With the switch comes a change from Hendrick power to Roush Yates engines. Roush Yates powers Fords, including those of title contender Team Penske. It would appear to be a lateral move in the engine department. Where the team will benefit is from added support from the manufacturer. They’ll have whatever they need, and Ford’s research and development facility in Concord, N.C., provides them with plenty to draw from, including a top-of-the-line simulator that other Ford drivers have used to their benefit. If Busch and his teammates don’t excel every step of the way, it won’t be due to lack of help from Ford.

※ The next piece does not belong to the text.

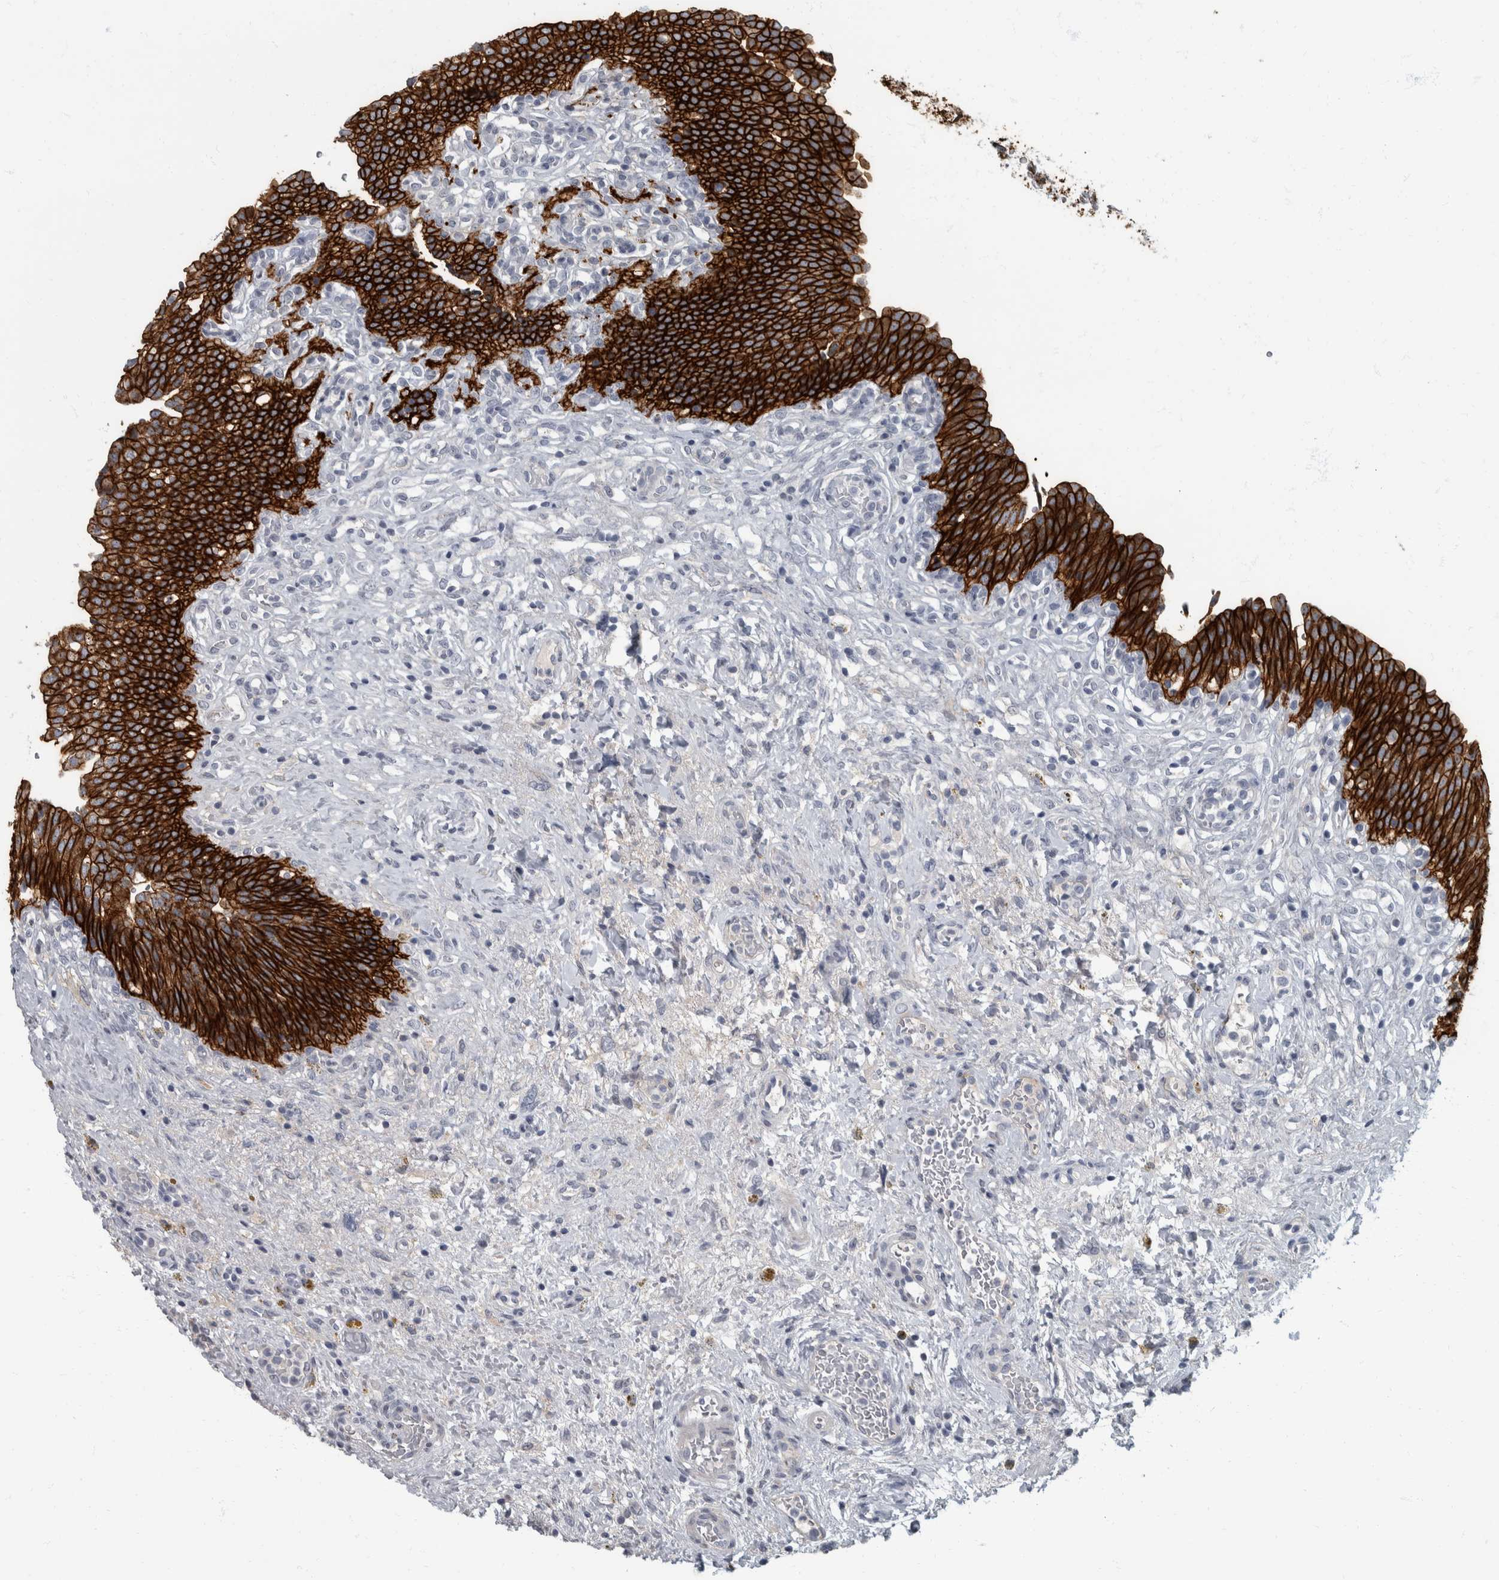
{"staining": {"intensity": "strong", "quantity": ">75%", "location": "cytoplasmic/membranous"}, "tissue": "urinary bladder", "cell_type": "Urothelial cells", "image_type": "normal", "snomed": [{"axis": "morphology", "description": "Urothelial carcinoma, High grade"}, {"axis": "topography", "description": "Urinary bladder"}], "caption": "The micrograph reveals a brown stain indicating the presence of a protein in the cytoplasmic/membranous of urothelial cells in urinary bladder. (brown staining indicates protein expression, while blue staining denotes nuclei).", "gene": "DSG2", "patient": {"sex": "male", "age": 46}}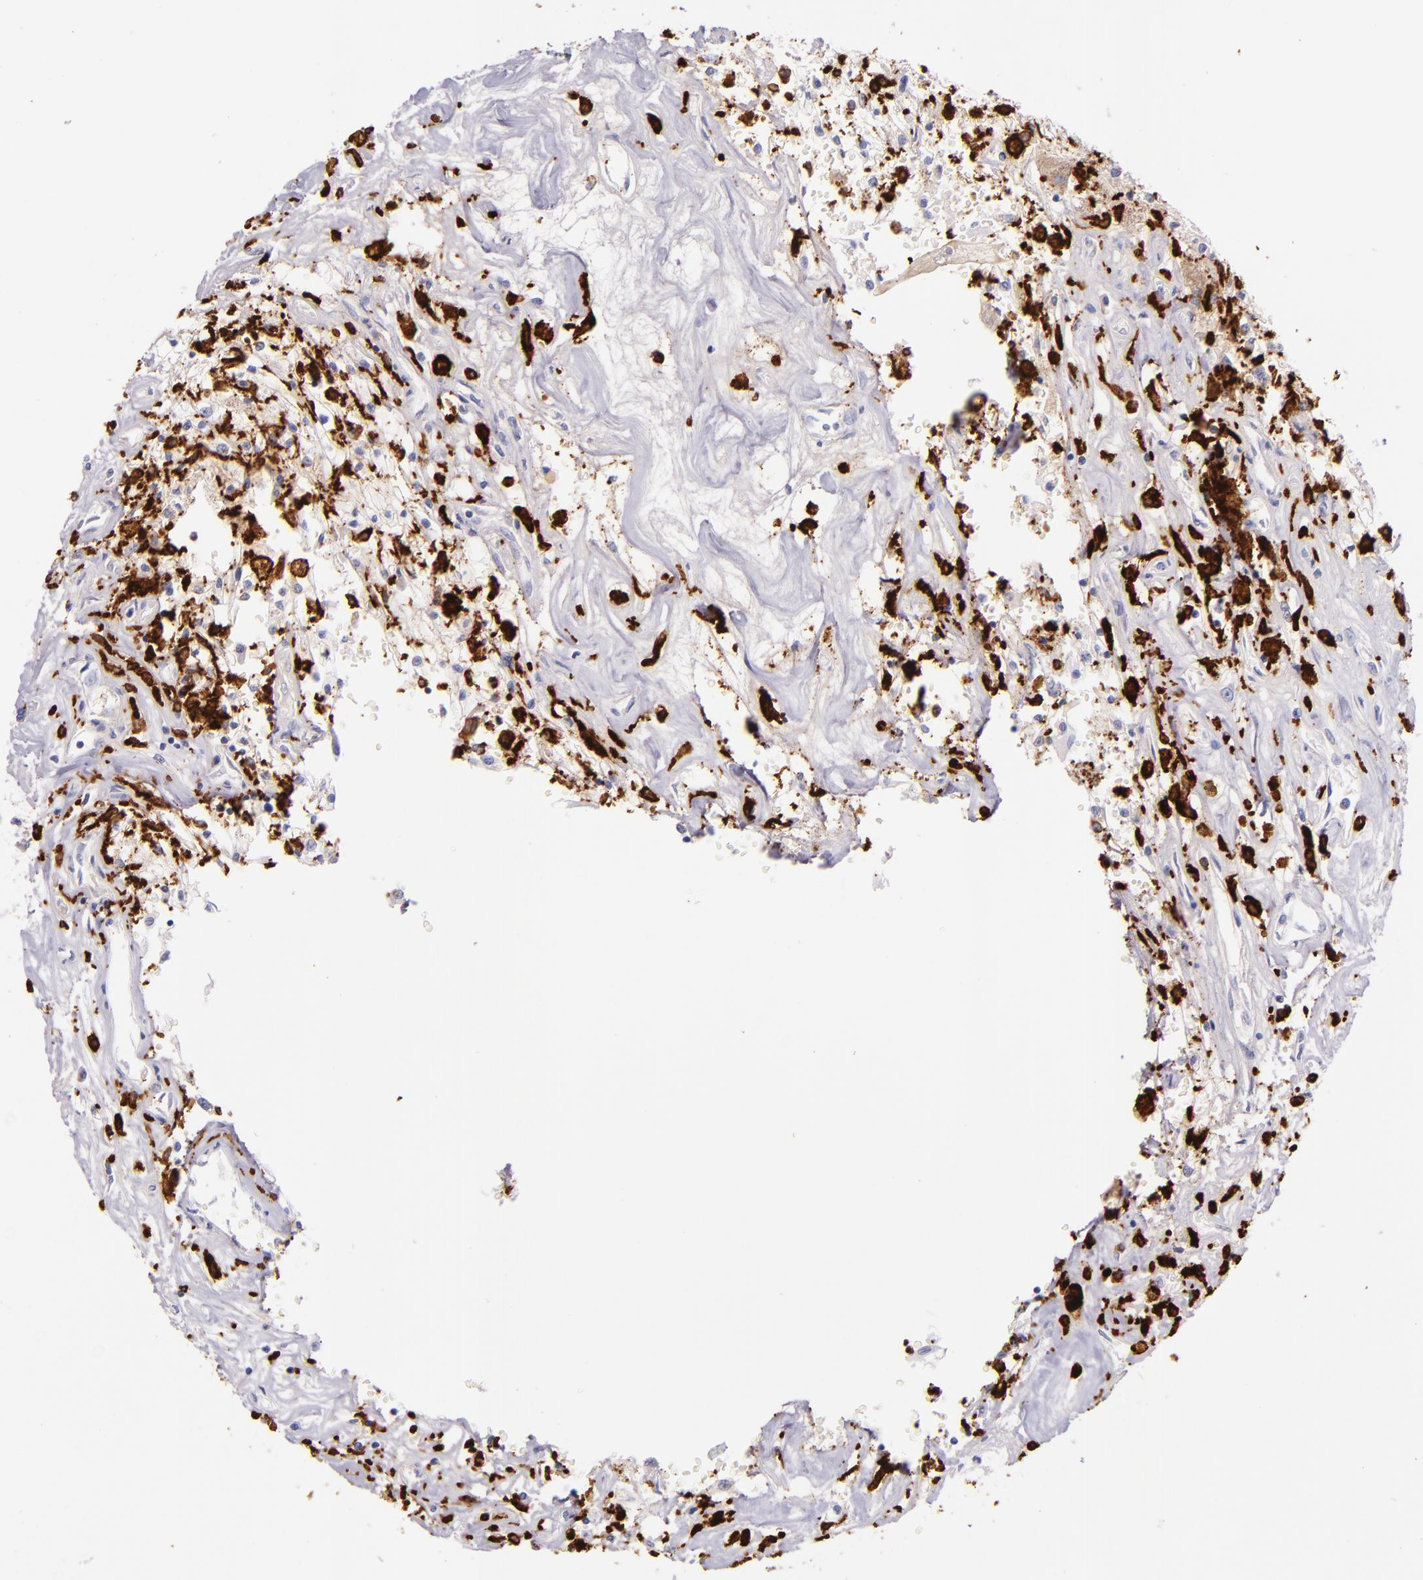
{"staining": {"intensity": "negative", "quantity": "none", "location": "none"}, "tissue": "renal cancer", "cell_type": "Tumor cells", "image_type": "cancer", "snomed": [{"axis": "morphology", "description": "Adenocarcinoma, NOS"}, {"axis": "topography", "description": "Kidney"}], "caption": "DAB (3,3'-diaminobenzidine) immunohistochemical staining of adenocarcinoma (renal) exhibits no significant positivity in tumor cells. The staining was performed using DAB to visualize the protein expression in brown, while the nuclei were stained in blue with hematoxylin (Magnification: 20x).", "gene": "CD163", "patient": {"sex": "male", "age": 78}}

One of the reasons for Busch’s renewed strength is crew chief Tony Gibson. Gibson joined Busch at the tail end of 2014. He wasn’t meshing with Patrick, and Busch and Daniel Knost weren’t clicking either. Busch and Gibson work well together; both are veterans who know how to make a car go fast, and Gibson deals with the volatile Busch well, and that’s important. When things aren’t going well for Busch, communication breaks down, and the resulting berating of his crew on the radio doesn’t help anyone. 


Sponsor Monster Energy stepped up its commitment in the sport in a big way, taking over NASCAR's Premier Series sponsorship rights from Sprint, but it remains committed to Busch for now. Team co-owner Gene Haas will round out the schedule with his Haas Automation brand. One key fact to watch is Busch’s contract, expiring after this season. Will Monster resign with a 39-year-old or look to go younger, forcing SHR’s hand on the veteran driver?


Busch looks to be a Chase factor on consistency again in 2017. He’s not likely to reel off several wins or run in the top 5 every week, but he’s a safe bet to make the playoffs, and he’s capable of going deep if he does. He’ll have to reinvent himself a bit to be a title contender, but he will make his competition work for it as well.